HOW TO COMPLETE THIS TASK: Copy out the entire text below on Catholic home schooling, word for word and with nothing added or left out.

══ TEXT PROVIDED ══

School’s about to let out for summer. No time like now for considering, in the relative quiet of the break, that at least 600,000 U.S. families are schooling their children at home.

Most are evangelical Protestants who, lacking a parallel to the Catholic-school system, feel they have no other way to sidestep the faith-busting influence of aggressively secular public schools.

But some experts believe that, over the past several years, Catholics have been closing the gap.

Brian Ray, founder and director of the National Home Education Research Institute, says that only 5% of home schoolers are Catholic, while two thirds are evangelical Protestants.

But no hard numbers are available because so many are “underground,” says Mary Kay Clark, director of Seton Home Study School.

Seton, which spun off from a boarding school in Manassas, Va., to accommodate families that couldn’t afford the fees, now has 11,000 children enrolled in home-school credit courses toward a high school graduation certified by Virginia. Twice that number are using course material from Seton. “There’s a lot who can’t afford our material,” she says. “They borrow from each other or use their books from childhood.”

Since home schooling began to catch on in the 1980s, Seton has expanded several times into new buildings and now employs 75 full-time employees at its Front Royal, Va., headquarters. Another 70 work from their homes. Seton is not only the leading Catholic home-school agency, but they are also the leading U.S. publisher of Catholic textbooks.

═══
══ EXTRACTED ENTRIES ══

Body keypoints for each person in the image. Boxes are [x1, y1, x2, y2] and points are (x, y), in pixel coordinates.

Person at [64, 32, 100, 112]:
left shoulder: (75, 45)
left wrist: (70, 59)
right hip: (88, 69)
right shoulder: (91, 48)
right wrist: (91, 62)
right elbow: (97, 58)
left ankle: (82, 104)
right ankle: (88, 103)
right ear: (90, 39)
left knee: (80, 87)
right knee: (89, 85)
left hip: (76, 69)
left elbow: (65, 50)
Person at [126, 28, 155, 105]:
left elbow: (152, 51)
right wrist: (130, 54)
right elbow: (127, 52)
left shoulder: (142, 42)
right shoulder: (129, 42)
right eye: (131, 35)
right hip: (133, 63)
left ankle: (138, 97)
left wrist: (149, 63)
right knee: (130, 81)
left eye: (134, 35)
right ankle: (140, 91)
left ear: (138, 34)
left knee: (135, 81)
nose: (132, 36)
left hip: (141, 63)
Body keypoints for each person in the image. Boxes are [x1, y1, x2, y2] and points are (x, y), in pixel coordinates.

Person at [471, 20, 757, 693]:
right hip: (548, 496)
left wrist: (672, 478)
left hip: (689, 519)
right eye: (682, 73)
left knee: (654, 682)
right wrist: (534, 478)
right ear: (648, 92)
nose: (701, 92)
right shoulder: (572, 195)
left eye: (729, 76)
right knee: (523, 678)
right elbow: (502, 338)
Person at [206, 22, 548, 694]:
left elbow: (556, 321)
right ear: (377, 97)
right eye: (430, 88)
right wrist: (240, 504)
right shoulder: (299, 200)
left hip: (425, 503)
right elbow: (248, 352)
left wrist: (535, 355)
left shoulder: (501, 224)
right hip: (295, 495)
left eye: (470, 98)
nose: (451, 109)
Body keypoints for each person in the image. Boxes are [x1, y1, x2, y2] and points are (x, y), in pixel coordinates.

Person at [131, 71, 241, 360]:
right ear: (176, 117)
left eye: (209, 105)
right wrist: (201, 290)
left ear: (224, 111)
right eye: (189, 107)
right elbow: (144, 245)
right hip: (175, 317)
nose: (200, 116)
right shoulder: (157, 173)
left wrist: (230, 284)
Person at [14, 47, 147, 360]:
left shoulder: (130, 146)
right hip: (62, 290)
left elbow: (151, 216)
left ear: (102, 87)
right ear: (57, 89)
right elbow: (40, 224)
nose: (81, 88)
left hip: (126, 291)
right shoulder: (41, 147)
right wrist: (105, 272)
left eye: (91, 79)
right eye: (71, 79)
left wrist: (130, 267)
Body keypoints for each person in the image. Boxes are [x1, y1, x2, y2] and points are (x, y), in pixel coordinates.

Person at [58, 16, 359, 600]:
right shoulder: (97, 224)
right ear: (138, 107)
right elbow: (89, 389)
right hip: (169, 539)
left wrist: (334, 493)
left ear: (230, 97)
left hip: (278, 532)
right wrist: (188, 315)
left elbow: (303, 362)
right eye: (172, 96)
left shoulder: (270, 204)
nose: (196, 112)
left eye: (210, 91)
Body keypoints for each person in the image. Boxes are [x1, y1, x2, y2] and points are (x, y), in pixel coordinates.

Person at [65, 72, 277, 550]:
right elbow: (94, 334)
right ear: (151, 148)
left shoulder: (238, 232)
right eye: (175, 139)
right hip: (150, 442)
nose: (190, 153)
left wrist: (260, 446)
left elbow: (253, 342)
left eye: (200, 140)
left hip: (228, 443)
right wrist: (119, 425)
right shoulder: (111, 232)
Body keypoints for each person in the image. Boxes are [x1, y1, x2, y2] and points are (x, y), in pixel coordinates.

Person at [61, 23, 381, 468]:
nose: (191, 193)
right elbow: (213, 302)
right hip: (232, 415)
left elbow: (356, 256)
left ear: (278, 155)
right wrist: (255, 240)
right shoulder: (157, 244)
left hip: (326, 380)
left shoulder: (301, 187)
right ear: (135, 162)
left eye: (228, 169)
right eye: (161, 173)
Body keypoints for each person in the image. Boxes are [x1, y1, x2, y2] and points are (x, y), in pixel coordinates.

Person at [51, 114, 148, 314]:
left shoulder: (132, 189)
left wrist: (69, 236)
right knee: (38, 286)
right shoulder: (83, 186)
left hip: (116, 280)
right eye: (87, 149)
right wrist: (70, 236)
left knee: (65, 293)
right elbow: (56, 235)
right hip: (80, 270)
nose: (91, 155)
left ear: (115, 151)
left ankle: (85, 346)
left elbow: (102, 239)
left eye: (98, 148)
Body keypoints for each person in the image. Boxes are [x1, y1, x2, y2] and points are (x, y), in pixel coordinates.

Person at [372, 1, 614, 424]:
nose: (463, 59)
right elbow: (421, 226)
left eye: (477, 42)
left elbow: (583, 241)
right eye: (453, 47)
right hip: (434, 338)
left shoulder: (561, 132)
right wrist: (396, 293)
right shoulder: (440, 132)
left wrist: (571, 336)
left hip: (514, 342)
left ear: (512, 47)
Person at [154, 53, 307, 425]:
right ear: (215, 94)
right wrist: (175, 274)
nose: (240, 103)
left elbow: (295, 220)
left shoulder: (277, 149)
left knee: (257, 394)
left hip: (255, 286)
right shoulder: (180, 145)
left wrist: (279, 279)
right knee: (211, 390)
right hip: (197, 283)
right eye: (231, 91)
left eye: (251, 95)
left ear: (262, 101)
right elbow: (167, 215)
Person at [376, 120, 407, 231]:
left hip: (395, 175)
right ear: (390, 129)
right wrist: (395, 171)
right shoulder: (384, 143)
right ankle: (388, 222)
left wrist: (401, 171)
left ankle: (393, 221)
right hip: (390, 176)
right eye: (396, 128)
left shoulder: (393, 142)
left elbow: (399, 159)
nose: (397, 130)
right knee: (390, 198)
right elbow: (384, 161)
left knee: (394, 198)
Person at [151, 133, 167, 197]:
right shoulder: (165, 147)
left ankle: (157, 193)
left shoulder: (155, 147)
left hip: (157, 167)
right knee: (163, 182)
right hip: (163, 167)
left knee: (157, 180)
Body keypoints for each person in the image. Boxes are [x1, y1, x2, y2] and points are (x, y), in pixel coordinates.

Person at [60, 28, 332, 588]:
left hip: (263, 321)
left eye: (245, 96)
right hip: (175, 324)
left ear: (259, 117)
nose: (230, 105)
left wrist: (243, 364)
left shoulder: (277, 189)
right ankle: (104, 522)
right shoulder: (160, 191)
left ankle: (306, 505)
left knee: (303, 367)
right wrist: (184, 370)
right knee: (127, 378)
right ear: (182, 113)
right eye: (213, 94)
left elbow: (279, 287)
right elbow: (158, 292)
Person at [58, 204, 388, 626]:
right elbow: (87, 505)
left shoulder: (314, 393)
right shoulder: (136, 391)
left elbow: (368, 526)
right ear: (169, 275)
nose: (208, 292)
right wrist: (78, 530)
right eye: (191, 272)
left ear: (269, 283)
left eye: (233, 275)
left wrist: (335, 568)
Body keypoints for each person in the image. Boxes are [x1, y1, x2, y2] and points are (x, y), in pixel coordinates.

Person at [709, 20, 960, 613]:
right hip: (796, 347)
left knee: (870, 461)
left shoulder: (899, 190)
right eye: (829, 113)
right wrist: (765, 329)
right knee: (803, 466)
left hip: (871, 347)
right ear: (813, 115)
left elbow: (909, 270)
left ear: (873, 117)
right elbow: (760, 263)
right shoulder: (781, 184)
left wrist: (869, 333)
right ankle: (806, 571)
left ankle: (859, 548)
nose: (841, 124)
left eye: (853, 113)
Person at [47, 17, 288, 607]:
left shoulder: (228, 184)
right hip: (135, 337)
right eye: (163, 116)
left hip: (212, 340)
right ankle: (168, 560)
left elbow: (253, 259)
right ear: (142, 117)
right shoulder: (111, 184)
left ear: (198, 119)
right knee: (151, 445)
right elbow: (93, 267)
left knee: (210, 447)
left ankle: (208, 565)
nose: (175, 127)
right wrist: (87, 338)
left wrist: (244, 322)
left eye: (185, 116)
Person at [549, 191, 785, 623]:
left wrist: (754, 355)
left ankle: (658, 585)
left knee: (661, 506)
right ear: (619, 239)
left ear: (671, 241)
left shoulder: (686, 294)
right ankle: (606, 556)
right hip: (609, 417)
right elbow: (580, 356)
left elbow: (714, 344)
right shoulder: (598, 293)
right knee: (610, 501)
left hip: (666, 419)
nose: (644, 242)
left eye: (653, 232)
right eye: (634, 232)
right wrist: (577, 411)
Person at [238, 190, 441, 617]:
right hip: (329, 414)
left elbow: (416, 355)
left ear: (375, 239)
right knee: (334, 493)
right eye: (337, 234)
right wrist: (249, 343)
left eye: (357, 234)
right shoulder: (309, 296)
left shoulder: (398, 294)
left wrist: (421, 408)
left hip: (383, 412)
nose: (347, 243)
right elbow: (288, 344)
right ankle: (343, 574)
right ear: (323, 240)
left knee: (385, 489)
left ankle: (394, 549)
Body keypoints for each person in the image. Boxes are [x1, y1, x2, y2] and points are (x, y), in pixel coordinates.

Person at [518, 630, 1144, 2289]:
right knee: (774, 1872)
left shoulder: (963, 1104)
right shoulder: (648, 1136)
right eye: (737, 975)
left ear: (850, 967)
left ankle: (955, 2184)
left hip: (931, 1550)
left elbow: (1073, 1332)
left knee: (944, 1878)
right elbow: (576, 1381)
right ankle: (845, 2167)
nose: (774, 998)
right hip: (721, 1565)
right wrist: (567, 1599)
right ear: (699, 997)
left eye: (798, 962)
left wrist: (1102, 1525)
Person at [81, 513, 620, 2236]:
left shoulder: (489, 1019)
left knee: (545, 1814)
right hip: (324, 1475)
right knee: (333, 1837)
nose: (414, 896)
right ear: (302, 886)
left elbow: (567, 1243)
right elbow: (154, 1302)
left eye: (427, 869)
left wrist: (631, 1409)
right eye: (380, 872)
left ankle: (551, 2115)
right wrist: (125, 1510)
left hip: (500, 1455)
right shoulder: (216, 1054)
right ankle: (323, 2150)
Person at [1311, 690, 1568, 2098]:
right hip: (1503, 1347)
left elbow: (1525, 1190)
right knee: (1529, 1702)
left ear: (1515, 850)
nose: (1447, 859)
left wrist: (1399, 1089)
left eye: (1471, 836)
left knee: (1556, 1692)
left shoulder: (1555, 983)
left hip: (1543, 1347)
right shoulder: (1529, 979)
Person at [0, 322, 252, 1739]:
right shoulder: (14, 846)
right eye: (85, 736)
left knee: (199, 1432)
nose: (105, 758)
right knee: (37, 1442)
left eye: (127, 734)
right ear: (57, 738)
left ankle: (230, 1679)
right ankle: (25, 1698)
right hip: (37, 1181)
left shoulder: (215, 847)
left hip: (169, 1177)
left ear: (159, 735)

═══

TASK OUTPUT:
School’s about to let out for summer. No time like now for considering, in the relative quiet of the break, that at least 600,000 U.S. families are schooling their children at home.

Most are evangelical Protestants who, lacking a parallel to the Catholic-school system, feel they have no other way to sidestep the faith-busting influence of aggressively secular public schools.

But some experts believe that, over the past several years, Catholics have been closing the gap.

Brian Ray, founder and director of the National Home Education Research Institute, says that only 5% of home schoolers are Catholic, while two thirds are evangelical Protestants.

But no hard numbers are available because so many are “underground,” says Mary Kay Clark, director of Seton Home Study School.

Seton, which spun off from a boarding school in Manassas, Va., to accommodate families that couldn’t afford the fees, now has 11,000 children enrolled in home-school credit courses toward a high school graduation certified by Virginia. Twice that number are using course material from Seton. “There’s a lot who can’t afford our material,” she says. “They borrow from each other or use their books from childhood.”

Since home schooling began to catch on in the 1980s, Seton has expanded several times into new buildings and now employs 75 full-time employees at its Front Royal, Va., headquarters. Another 70 work from their homes. Seton is not only the leading Catholic home-school agency, but they are also the leading U.S. publisher of Catholic textbooks.